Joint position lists
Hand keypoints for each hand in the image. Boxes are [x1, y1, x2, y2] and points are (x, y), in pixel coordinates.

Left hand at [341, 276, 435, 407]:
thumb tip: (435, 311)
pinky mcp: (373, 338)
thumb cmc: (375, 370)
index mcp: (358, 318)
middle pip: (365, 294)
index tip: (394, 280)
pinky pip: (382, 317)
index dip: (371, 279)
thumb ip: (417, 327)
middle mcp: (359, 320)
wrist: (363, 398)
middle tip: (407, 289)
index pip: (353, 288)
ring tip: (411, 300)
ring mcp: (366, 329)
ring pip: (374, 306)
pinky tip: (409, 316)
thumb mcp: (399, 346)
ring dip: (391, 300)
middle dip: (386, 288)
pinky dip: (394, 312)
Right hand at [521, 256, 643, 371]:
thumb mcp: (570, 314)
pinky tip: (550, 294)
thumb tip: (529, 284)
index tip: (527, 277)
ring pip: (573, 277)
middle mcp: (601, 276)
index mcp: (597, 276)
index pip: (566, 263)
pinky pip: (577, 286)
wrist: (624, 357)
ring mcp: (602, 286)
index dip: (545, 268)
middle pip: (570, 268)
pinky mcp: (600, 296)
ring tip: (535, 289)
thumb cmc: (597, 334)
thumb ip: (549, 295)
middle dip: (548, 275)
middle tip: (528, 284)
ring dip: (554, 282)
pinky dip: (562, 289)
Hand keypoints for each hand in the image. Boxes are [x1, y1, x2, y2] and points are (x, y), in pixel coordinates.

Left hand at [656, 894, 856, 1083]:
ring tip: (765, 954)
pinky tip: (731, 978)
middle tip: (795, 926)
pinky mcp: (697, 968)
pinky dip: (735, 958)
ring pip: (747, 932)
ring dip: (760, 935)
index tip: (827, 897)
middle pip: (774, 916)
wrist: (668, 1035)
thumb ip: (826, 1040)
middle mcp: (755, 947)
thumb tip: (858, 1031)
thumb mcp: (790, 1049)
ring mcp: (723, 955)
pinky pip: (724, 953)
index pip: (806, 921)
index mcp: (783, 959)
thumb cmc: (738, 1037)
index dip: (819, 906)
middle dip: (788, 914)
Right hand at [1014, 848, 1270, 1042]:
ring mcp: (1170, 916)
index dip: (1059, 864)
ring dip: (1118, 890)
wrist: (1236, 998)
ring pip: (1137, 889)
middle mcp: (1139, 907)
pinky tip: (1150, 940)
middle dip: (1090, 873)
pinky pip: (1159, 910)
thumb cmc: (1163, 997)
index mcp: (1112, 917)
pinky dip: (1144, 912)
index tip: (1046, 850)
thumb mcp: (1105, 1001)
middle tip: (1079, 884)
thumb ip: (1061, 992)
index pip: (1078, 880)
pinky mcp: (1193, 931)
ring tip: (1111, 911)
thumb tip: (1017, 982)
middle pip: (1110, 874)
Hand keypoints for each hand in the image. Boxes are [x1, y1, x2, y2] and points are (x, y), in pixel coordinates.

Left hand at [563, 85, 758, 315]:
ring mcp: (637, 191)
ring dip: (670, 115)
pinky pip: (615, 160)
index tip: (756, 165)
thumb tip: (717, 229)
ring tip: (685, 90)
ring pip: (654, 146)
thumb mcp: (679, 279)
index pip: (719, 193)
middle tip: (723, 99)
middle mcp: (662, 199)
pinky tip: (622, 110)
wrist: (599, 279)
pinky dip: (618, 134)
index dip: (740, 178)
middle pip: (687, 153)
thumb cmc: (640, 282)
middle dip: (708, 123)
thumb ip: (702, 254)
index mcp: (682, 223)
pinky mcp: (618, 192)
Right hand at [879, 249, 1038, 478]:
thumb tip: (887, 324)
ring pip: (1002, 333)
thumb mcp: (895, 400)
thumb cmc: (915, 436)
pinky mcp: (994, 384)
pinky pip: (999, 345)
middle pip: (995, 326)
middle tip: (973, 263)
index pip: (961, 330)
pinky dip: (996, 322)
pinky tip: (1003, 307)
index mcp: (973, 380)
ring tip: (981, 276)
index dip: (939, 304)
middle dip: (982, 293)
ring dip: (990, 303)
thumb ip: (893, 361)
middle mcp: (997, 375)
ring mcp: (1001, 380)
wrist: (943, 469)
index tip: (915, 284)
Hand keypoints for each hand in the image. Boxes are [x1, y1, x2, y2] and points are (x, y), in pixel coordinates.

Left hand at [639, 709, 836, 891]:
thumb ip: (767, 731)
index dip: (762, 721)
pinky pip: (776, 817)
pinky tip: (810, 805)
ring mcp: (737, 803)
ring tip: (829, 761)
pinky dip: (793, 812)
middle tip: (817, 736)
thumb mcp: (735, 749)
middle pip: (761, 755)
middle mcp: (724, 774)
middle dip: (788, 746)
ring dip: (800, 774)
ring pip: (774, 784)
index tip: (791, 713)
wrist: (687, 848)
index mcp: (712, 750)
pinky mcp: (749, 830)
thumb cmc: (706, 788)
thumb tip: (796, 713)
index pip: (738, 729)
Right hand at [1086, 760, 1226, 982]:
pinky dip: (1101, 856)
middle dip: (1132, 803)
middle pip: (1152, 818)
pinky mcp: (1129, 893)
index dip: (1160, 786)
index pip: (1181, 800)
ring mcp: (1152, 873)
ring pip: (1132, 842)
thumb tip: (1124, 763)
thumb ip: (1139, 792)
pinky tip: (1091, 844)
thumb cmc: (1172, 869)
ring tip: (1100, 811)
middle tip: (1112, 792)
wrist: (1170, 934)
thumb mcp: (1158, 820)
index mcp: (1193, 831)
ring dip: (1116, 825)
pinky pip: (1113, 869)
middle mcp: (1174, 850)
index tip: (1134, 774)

_REQUIRED WORK_
Search the entries for the word "wrist", then list each line that holds it.

_RESULT BELOW_
wrist: (363, 398)
wrist: (624, 357)
wrist: (668, 1035)
wrist: (1236, 998)
wrist: (599, 279)
wrist: (943, 469)
wrist: (687, 848)
wrist: (1170, 934)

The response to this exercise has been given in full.